Supplied passage below:

Environment
ENVIRONMENTAL IMPACT OF BATTERIES
Non rechargeable and rechargeable batteries generate voltage by chemical reaction. Depending on the battery type, the reagents are based on various elements, also those harmful or hazardous to humans and the environment.
The manufacturing process of batteries features a number of chemicals intended for the safety and functional performance. These substances may be harmful to the environment. The substances most often used include, among others, manganese dioxide, iron, zinc, graphite, ammonium chloride, copper, potassium hydroxide, mercury, nickel, lithium, cadmium, silver, cobalt, glass, silica, paper, plastic sheet and free hydrogen. The heavy metals integrated in batteries (e.g. lead, cadmium or mercury) are health hazards, while the acids or alkalis in the electrolyte solutions are corrosive and aggressive.
Improper disposal of waste batteries results in the risk of releasing environmentally hazardous substances.
This implies a demand for selective waste collection for safe neutralisation and recycling.
EUROPOWER®: THE GREEN PRODUCT
We focus on compliance with the most stringent environmental protection standards in our battery manufacturing process. The many years of manufacturing improvement and ongoing deployment of new solutions minimise the harmful environmental impact of our business already at the manufacturing stage. The state-of-the-art technologies and corporate procedures, which have been certified for ISO 14001 compliance, have positioned us as one of the greenest businesses in our industry.
The manufacturing process of EUROPOWER® batteries is environmentally sustainable. The 24 quality control points along the production process flow assure the longest true life among all commercially available batteries. There are EUROPOWER® batteries still in service after 8 years from installation, although their design operating life is only 5 years. The extremely high and stable quality has been tried and tested in thousands of domestic and foreign deployments.

End of Supplied passage.

**Study questions:**
**A.** In the battery passage, how many quality control points are there along the production process of EUROPOWER® batteries?
**B.** Which heavy metals does the battery passage name as health hazards?
**C.** Does the battery passage support each of these statements? (i) The design operating life of EUROPOWER® batteries is 8 years. (ii) The corporate procedures have been certified for ISO 14001 compliance. (iii) The acids or alkalis in electrolyte solutions are corrosive. Answer yes or no for each, quoting the words that decide it.

Recorded information below:

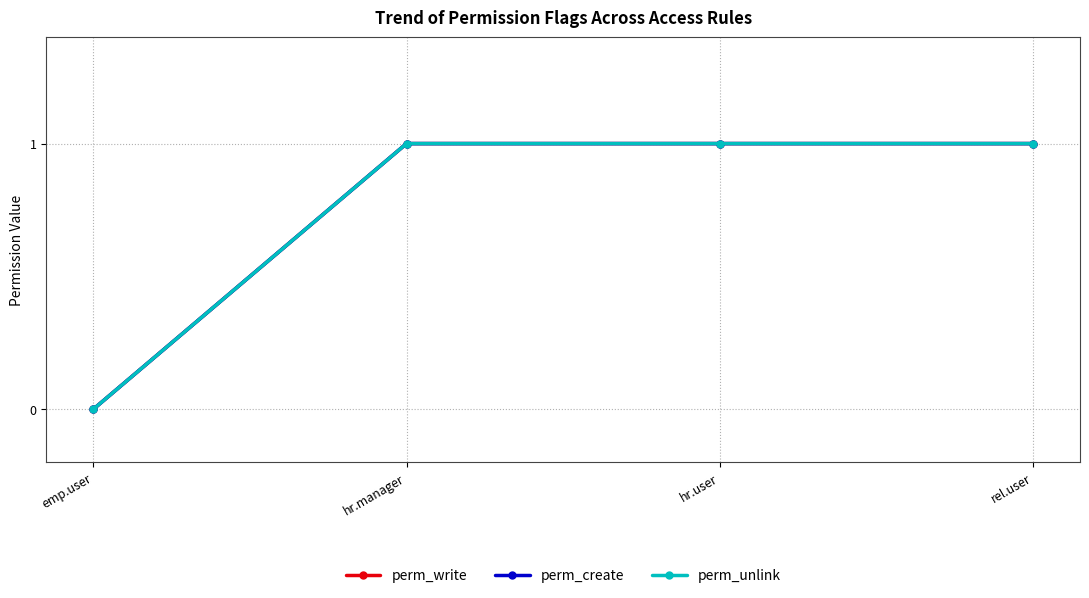

What is the label of the 4th point from the left?

rel.user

End of Recorded information.

**Task-by-task outputs:**
**A.** 24

**B.** lead, cadmium, mercury

**C.**
(i) No: "although their design operating life is only 5 years"
(ii) Yes: "which have been certified for ISO 14001 compliance"
(iii) Yes: "the acids or alkalis in the electrolyte solutions are corrosive and aggressive"